Source data
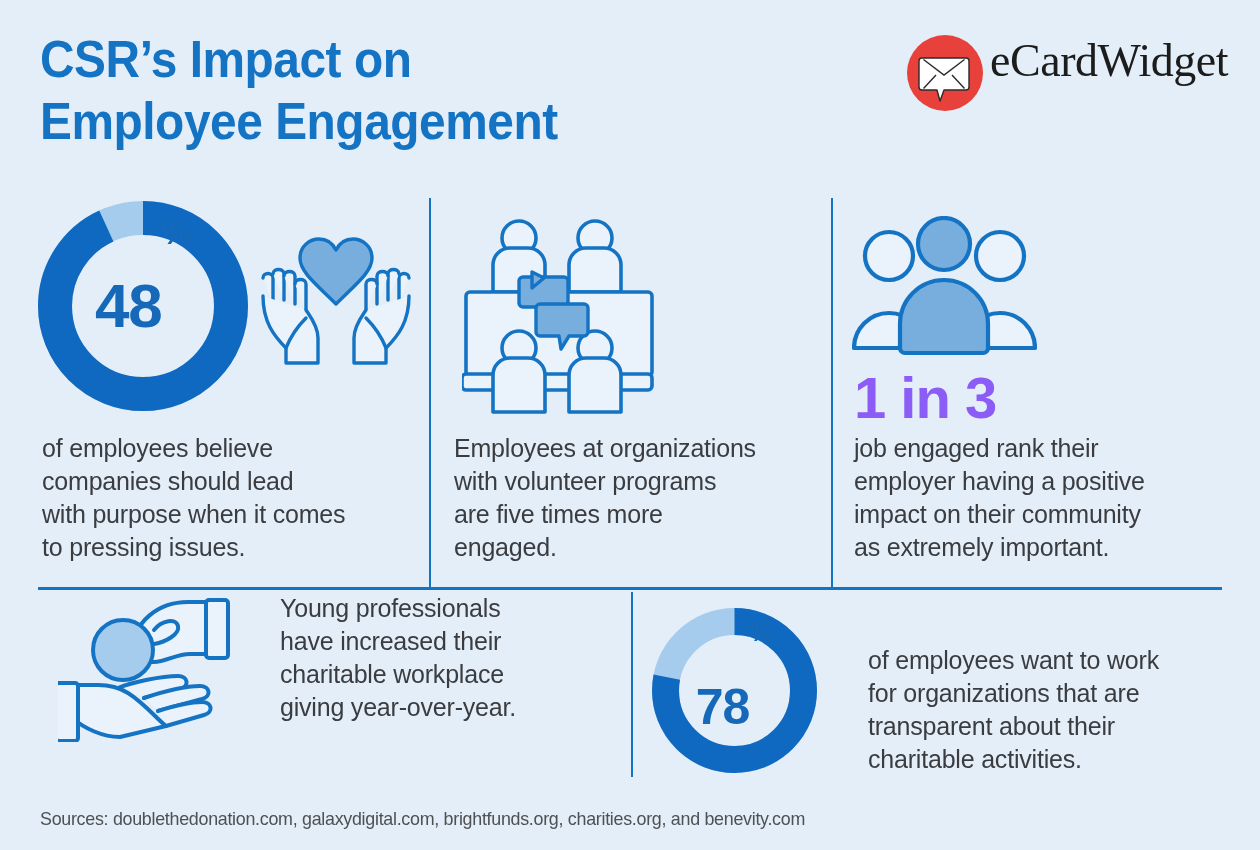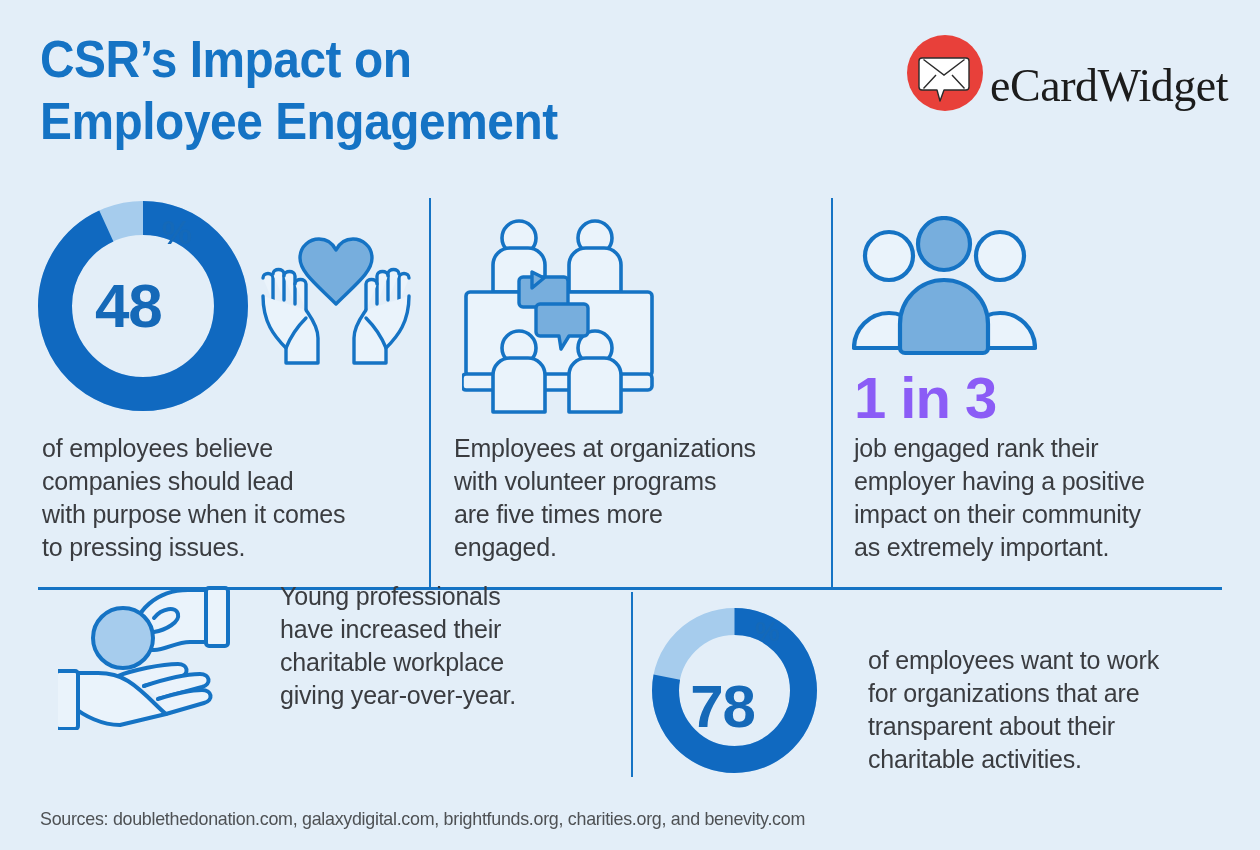--- a/index.html
+++ b/index.html
@@ -14,21 +14,21 @@
 
   
   .title {
     position:absolute; left:40px; top:28px;
     font-size:52px; line-height:62px;
     font-weight:700; color:#1573c4;
     letter-spacing:-0.5px;
     white-space:pre-line;
     transform:scaleX(0.92); transform-origin:left top;
   }
-  .logo { position:absolute; right:32px; top:34px; display:flex; align-items:flex-end; gap:6px; }
+  .logo { position:absolute; right:32px; top:34px; display:flex; align-items:flex-start; gap:6px; }
   .logo-mark { width:78px; height:78px; position:relative; }
   .logo-text { font-family:"Liberation Serif", serif; font-size:46px; color:#1c1c1c; letter-spacing:-0.5px; }
 
   
   .v-div { position:absolute; width:2px; background:#1573c4; }
   .h-div { position:absolute; height:3px; background:#1573c4; }
 
   
   .cell { position:absolute; }
   .body-text {
@@ -41,21 +41,21 @@
   }
 
   
   .donut { position:relative; }
   .donut-label {
     position:absolute; inset:0; display:flex; align-items:center; justify-content:center;
     color:#1569b8; font-weight:600; letter-spacing:-1px;
   }
   .donut-label .num { font-size:62px; line-height:62px; }
   .donut-label .pct { font-size:34px; line-height:34px; align-self:flex-start; margin-top:14px; }
-  .donut-78 .donut-label .num { font-size:60px; line-height:50px;margin-top:32px; }
+  .donut-78 .donut-label .num { font-size:50px; line-height:50px;margin-top:32px; }
   .donut-78 .donut-label .pct { font-size:28px; line-height:28px; margin-top:10px; }
 
   
   .sources {
     position:absolute; left:40px; bottom:20px;
     font-size:19px; color:#4e5154; letter-spacing:-0.3px;
     transform:scaleX(0.94); transform-origin:left bottom;
   }
 </style>
 </head>
@@ -181,21 +181,21 @@
     </div>
 
     <div class="bignum" style="position:absolute; left:2px; top:170px;">1 in 3</div>
 
     <div class="body-text" style="position:absolute; left:2px; top:234px; width:378px;">job engaged rank their
 employer having a positive
 impact on their community
 as extremely important.</div>
   </div>
 
-  <div class="cell" style="left:40px; top:568px; width:580px; height:180px;">
+  <div class="cell" style="left:40px; top:580px; width:580px; height:180px;">
 
     <div style="position:absolute; left:18px; top:12px; width:200px; height:150px;">
       <svg width="200" height="150" viewBox="0 0 200 150">
         <g fill="#eaf3fb" stroke="#1573c4" stroke-width="4" stroke-linejoin="round" stroke-linecap="round">
 
           <path d="M75 59 C 75 30, 100 10, 130 10 L148 10 L148 62 L132 62 C 118 62, 108 70, 96 70 L80 70 C 72 70, 68 64, 75 59 Z"></path>
           <path d="M96 38 C 104 28, 118 26, 120 34 C 122 42, 108 50, 96 52"></path>
           <rect x="148" y="8" width="22" height="58" rx="3"></rect>
 
           <circle cx="65" cy="58" r="30" fill="#a6cced"></circle>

- _Task statement_:
Output every record above word for word, omitting any pictures they contain.

- _Exercise solution_:
--- a/index.html
+++ b/index.html
@@ -14,21 +14,21 @@
 
   
   .title {
     position:absolute; left:40px; top:28px;
     font-size:52px; line-height:62px;
     font-weight:700; color:#1573c4;
     letter-spacing:-0.5px;
     white-space:pre-line;
     transform:scaleX(0.92); transform-origin:left top;
   }
-  .logo { position:absolute; right:32px; top:34px; display:flex; align-items:flex-end; gap:6px; }
+  .logo { position:absolute; right:32px; top:34px; display:flex; align-items:flex-start; gap:6px; }
   .logo-mark { width:78px; height:78px; position:relative; }
   .logo-text { font-family:"Liberation Serif", serif; font-size:46px; color:#1c1c1c; letter-spacing:-0.5px; }
 
   
   .v-div { position:absolute; width:2px; background:#1573c4; }
   .h-div { position:absolute; height:3px; background:#1573c4; }
 
   
   .cell { position:absolute; }
   .body-text {
@@ -41,21 +41,21 @@
   }
 
   
   .donut { position:relative; }
   .donut-label {
     position:absolute; inset:0; display:flex; align-items:center; justify-content:center;
     color:#1569b8; font-weight:600; letter-spacing:-1px;
   }
   .donut-label .num { font-size:62px; line-height:62px; }
   .donut-label .pct { font-size:34px; line-height:34px; align-self:flex-start; margin-top:14px; }
-  .donut-78 .donut-label .num { font-size:60px; line-height:50px;margin-top:32px; }
+  .donut-78 .donut-label .num { font-size:50px; line-height:50px;margin-top:32px; }
   .donut-78 .donut-label .pct { font-size:28px; line-height:28px; margin-top:10px; }
 
   
   .sources {
     position:absolute; left:40px; bottom:20px;
     font-size:19px; color:#4e5154; letter-spacing:-0.3px;
     transform:scaleX(0.94); transform-origin:left bottom;
   }
 </style>
 </head>
@@ -181,21 +181,21 @@
     </div>
 
     <div class="bignum" style="position:absolute; left:2px; top:170px;">1 in 3</div>
 
     <div class="body-text" style="position:absolute; left:2px; top:234px; width:378px;">job engaged rank their
 employer having a positive
 impact on their community
 as extremely important.</div>
   </div>
 
-  <div class="cell" style="left:40px; top:568px; width:580px; height:180px;">
+  <div class="cell" style="left:40px; top:580px; width:580px; height:180px;">
 
     <div style="position:absolute; left:18px; top:12px; width:200px; height:150px;">
       <svg width="200" height="150" viewBox="0 0 200 150">
         <g fill="#eaf3fb" stroke="#1573c4" stroke-width="4" stroke-linejoin="round" stroke-linecap="round">
 
           <path d="M75 59 C 75 30, 100 10, 130 10 L148 10 L148 62 L132 62 C 118 62, 108 70, 96 70 L80 70 C 72 70, 68 64, 75 59 Z"></path>
           <path d="M96 38 C 104 28, 118 26, 120 34 C 122 42, 108 50, 96 52"></path>
           <rect x="148" y="8" width="22" height="58" rx="3"></rect>
 
           <circle cx="65" cy="58" r="30" fill="#a6cced"></circle>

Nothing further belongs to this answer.